Supplied data:

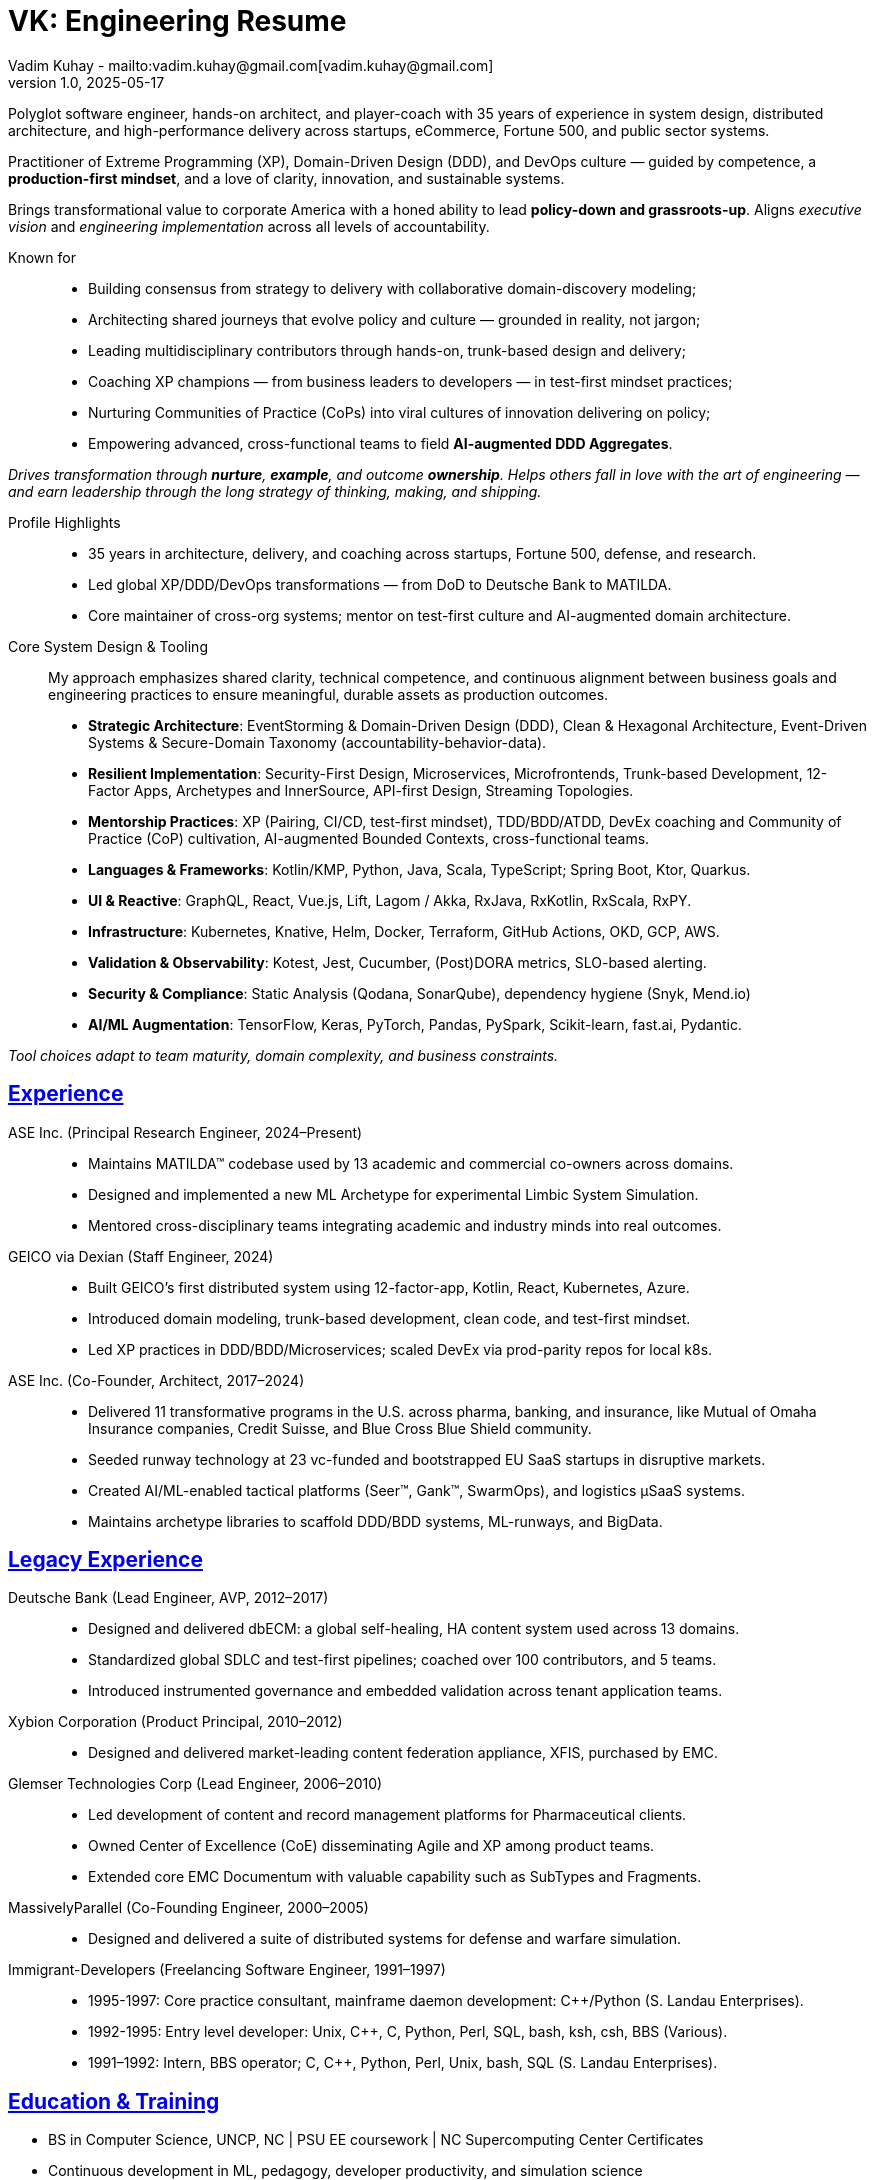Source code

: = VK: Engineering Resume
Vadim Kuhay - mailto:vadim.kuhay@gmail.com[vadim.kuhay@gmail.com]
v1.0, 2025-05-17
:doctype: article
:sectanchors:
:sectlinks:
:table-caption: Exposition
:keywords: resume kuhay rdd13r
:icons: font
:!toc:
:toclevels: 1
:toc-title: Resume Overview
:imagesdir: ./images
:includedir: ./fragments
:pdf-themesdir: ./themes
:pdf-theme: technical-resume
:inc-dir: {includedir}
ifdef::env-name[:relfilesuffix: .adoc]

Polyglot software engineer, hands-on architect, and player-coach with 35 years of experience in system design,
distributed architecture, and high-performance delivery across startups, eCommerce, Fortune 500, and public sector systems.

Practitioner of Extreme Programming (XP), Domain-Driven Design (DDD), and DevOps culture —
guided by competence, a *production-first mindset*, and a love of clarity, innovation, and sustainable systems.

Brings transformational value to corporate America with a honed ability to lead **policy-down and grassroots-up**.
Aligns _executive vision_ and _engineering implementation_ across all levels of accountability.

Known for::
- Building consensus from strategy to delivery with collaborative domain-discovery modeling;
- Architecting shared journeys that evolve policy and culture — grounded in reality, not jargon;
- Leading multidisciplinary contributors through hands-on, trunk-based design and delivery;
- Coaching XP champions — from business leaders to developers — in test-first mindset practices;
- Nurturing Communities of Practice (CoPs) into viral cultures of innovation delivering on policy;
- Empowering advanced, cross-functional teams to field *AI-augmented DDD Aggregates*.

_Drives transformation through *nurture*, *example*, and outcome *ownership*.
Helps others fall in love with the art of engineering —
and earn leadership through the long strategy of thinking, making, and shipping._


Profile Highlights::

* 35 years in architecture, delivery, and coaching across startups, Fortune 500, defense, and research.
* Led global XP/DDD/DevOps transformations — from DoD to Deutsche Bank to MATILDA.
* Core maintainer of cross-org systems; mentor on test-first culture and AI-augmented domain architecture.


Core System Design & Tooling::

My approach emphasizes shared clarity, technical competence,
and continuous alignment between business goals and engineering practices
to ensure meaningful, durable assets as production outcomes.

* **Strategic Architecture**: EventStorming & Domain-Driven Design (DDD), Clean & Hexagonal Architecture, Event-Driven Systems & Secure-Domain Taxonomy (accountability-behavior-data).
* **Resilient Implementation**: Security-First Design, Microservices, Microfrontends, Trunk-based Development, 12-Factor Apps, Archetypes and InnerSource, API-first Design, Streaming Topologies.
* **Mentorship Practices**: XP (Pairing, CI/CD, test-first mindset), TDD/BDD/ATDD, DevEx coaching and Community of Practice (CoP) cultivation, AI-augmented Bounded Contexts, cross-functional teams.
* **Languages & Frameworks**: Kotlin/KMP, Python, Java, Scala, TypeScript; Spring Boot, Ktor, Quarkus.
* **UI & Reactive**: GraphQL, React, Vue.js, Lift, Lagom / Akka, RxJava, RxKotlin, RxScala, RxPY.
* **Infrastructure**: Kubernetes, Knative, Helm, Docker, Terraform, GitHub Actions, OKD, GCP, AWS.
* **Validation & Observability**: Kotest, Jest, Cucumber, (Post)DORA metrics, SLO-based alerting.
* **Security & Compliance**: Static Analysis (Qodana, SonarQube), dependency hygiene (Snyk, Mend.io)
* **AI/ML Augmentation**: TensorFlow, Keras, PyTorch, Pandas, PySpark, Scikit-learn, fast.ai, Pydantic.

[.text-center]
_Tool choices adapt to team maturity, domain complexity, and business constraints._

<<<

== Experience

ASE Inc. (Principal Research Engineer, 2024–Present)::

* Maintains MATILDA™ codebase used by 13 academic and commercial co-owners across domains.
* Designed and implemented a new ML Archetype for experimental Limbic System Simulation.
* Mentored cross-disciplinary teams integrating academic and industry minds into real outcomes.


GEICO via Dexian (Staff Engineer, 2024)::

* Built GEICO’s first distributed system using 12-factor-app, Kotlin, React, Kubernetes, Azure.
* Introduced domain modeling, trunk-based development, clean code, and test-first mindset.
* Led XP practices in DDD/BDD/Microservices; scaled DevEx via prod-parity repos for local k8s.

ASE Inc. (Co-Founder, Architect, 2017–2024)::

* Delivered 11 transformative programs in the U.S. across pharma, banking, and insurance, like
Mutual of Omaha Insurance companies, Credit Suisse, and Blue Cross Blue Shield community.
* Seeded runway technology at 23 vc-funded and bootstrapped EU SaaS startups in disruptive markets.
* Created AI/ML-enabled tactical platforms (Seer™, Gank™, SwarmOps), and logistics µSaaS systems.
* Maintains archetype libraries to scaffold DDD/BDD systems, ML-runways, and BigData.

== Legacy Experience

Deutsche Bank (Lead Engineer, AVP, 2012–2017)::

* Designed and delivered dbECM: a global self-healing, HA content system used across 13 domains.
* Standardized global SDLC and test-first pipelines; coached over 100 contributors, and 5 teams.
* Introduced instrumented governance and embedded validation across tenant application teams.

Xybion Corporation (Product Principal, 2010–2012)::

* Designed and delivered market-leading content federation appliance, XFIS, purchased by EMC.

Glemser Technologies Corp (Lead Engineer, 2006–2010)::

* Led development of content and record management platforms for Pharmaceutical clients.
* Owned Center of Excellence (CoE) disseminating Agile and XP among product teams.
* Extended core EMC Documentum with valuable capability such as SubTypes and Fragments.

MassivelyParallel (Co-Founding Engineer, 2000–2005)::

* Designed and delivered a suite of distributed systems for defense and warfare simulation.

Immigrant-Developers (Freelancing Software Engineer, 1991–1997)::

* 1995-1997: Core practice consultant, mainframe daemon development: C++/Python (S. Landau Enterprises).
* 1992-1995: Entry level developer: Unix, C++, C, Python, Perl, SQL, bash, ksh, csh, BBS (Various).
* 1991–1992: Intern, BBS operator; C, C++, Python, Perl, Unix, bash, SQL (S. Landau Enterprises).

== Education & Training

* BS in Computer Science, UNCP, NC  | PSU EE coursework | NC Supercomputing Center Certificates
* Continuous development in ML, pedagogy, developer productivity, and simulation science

==

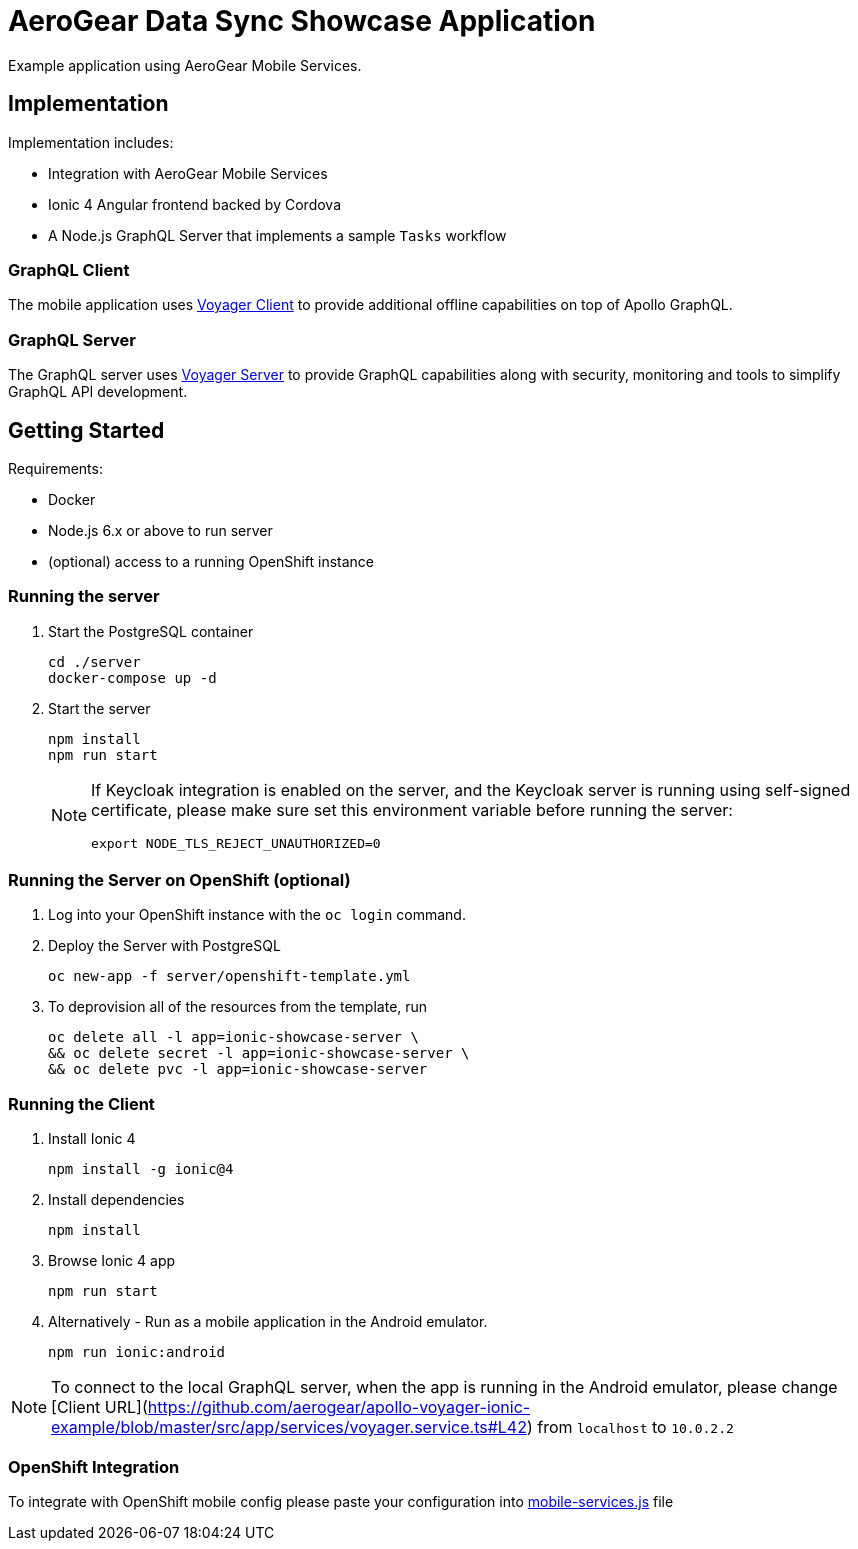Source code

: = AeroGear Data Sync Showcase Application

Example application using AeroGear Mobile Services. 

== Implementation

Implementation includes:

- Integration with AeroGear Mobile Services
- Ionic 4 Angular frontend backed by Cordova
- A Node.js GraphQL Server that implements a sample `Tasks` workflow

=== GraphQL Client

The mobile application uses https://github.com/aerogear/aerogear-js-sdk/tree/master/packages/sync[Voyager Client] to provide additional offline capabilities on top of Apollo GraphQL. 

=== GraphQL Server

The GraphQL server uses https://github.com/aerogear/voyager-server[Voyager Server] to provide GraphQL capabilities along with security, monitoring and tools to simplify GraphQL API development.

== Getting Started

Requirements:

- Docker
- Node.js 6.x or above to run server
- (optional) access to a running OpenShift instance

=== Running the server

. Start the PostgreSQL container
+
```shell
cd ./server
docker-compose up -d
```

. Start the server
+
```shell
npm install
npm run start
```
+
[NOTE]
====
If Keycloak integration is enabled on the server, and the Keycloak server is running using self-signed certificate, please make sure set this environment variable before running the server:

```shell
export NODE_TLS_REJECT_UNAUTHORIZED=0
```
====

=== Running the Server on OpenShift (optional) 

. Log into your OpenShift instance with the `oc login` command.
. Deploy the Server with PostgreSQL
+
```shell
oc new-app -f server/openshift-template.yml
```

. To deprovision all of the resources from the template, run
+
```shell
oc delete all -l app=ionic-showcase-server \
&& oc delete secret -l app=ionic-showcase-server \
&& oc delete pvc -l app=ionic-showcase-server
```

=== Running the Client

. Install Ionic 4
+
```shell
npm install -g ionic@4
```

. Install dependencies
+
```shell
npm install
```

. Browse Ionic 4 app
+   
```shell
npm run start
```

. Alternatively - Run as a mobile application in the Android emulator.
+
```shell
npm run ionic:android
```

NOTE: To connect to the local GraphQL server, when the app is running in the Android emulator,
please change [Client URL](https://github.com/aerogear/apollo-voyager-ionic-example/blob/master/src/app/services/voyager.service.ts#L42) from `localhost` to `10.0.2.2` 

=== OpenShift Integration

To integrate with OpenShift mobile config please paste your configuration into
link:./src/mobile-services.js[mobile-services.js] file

Prompt: When the line with "- Architecting shared" is reached in the data above, begin copying, and stop after the line with "defense, and research."; copy each line exactly, both ends included.

Solution to the exercise:
- Architecting shared journeys that evolve policy and culture — grounded in reality, not jargon;
- Leading multidisciplinary contributors through hands-on, trunk-based design and delivery;
- Coaching XP champions — from business leaders to developers — in test-first mindset practices;
- Nurturing Communities of Practice (CoPs) into viral cultures of innovation delivering on policy;
- Empowering advanced, cross-functional teams to field *AI-augmented DDD Aggregates*.

_Drives transformation through *nurture*, *example*, and outcome *ownership*.
Helps others fall in love with the art of engineering —
and earn leadership through the long strategy of thinking, making, and shipping._


Profile Highlights::

* 35 years in architecture, delivery, and coaching across startups, Fortune 500, defense, and research.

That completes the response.